Astronomers believe the key to understanding the growth of our galaxy is learning more about the dark matter around our galaxy. The halo of dark matter surrounding our galaxy actually exerts a gravitational force on smaller, neighboring galaxies, so it may be that dark matter is ripping away stars and pulling them into the external regions of our galaxy. There are still so many unanswered questions about dark matter and dark energy, but a project called the Dark Energy Survey is currently underway, in which we are using a tool called the Dark Energy Camera to detect stellar streams. Stellar streams are groups of relatively few stars that have been ripped away. They are difficult to detect because we are looking for a small number of stars in such a large region of space. Nevertheless, these stellar streams illustrate how our galaxy is constructed from smaller galaxies, so the future findings of the Dark Energy Survey should prove exciting!
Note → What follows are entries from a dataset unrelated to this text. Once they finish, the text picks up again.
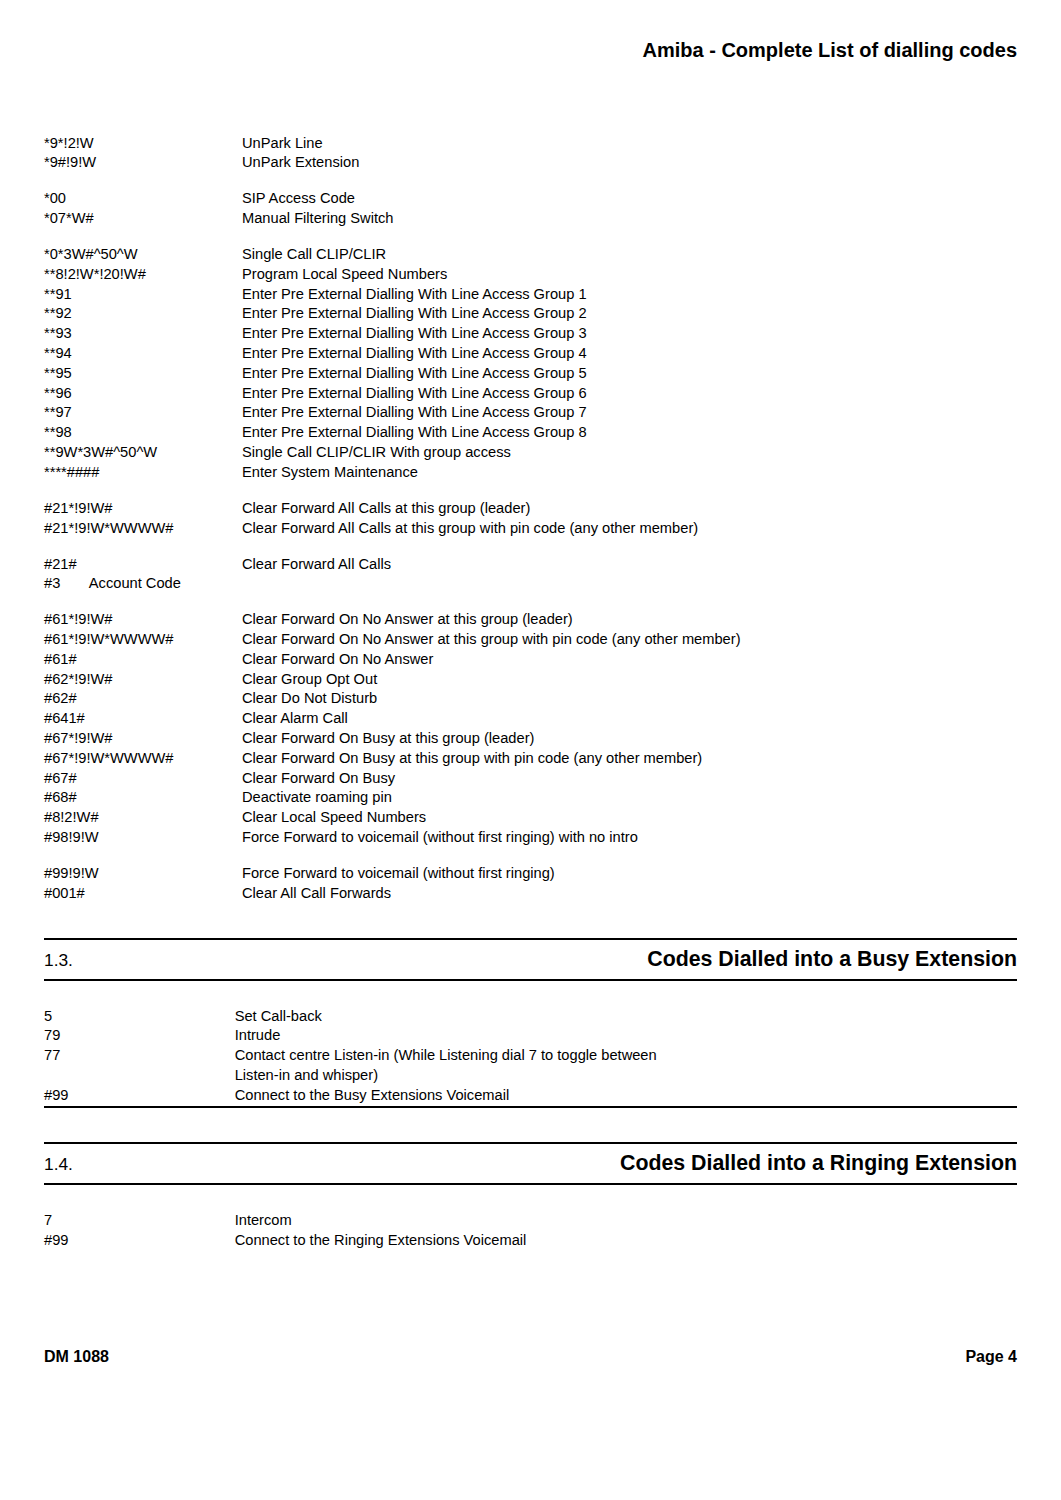Amiba - Complete List of dialling codes
| *9*!2!W | UnPark Line |
| *9#!9!W | UnPark Extension |
| *00 | SIP Access Code |
| *07*W# | Manual Filtering Switch |
| *0*3W#^50^W | Single Call CLIP/CLIR |
| **8!2!W*!20!W# | Program Local Speed Numbers |
| **91 | Enter Pre External Dialling With Line Access Group 1 |
| **92 | Enter Pre External Dialling With Line Access Group 2 |
| **93 | Enter Pre External Dialling With Line Access Group 3 |
| **94 | Enter Pre External Dialling With Line Access Group 4 |
| **95 | Enter Pre External Dialling With Line Access Group 5 |
| **96 | Enter Pre External Dialling With Line Access Group 6 |
| **97 | Enter Pre External Dialling With Line Access Group 7 |
| **98 | Enter Pre External Dialling With Line Access Group 8 |
| **9W*3W#^50^W | Single Call CLIP/CLIR With group access |
| ****#### | Enter System Maintenance |
| #21*!9!W# | Clear Forward All Calls at this group (leader) |
| #21*!9!W*WWWW# | Clear Forward All Calls at this group with pin code (any other member) |
| #21# | Clear Forward All Calls |
| #3 Account Code | |
| #61*!9!W# | Clear Forward On No Answer at this group (leader) |
| #61*!9!W*WWWW# | Clear Forward On No Answer at this group with pin code (any other member) |
| #61# | Clear Forward On No Answer |
| #62*!9!W# | Clear Group Opt Out |
| #62# | Clear Do Not Disturb |
| #641# | Clear Alarm Call |
| #67*!9!W# | Clear Forward On Busy at this group (leader) |
| #67*!9!W*WWWW# | Clear Forward On Busy at this group with pin code (any other member) |
| #67# | Clear Forward On Busy |
| #68# | Deactivate roaming pin |
| #8!2!W# | Clear Local Speed Numbers |
| #98!9!W | Force Forward to voicemail (without first ringing) with no intro |
| #99!9!W | Force Forward to voicemail (without first ringing) |
| #001# | Clear All Call Forwards |
1.3. Codes Dialled into a Busy Extension
| 5 | Set Call-back |
| 79 | Intrude |
| 77 | Contact centre Listen-in (While Listening dial 7 to toggle between Listen-in and whisper) |
| #99 | Connect to the Busy Extensions Voicemail |
1.4. Codes Dialled into a Ringing Extension
| 7 | Intercom |
| #99 | Connect to the Ringing Extensions Voicemail |
DM 1088 Page 4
European-Extremely Large Telescope

The European Southern Observatory began construction of the European-Extremely Large Telescope (E-ELT) back in 2014. This telescope is on track to be the world’s largest optical and infrared telescope by the time it is completed in 2024, thus living up to its name. The E-ELT will include a main mirror that is 128 feet in diameter, beating out some of its competitors, such as the Giant Magellan Telescope and the Thirty Meter Telescope, which boast main mirrors that are 82 feet and 98 feet in diameter respectively. This telescope will be able to capture images 16 times sharper than images captured by the Hubble Space Telescope.

The E-ELT will be used to study exoplanets, dark matter, supermassive black holes, galaxy formation in the early universe, and much more. Observations from this telescope may be able to answer questions such as if the laws of nature really are universal, and we may be able to learn more about stellar populations at distances of tens of millions of light-years away from us. The E-ELT will be operating in northern Chile’s Atacama Desert, an ideal location for astronomical observation due to the dryness of the air and the clarity of the night sky. However, Chile, like most other locations in the world, still suffers from light pollution, so efforts to limit blue light emissions and luminous signs have come about.

Astronomers hope the E-ELT will be in use for at least 30 years. At a price of $1.4 billion, I would sure hope so. The more technology advances, the more we will be able to learn about our universe. The farther distances we will be able to look out to, and the more we will be able to essentially look back in time. I’m excited for the astronomical discoveries bound to emerge. However, given the fact that we have just over six and a half years left until the E-ELT’s first light, we’ll just have to be patient for now!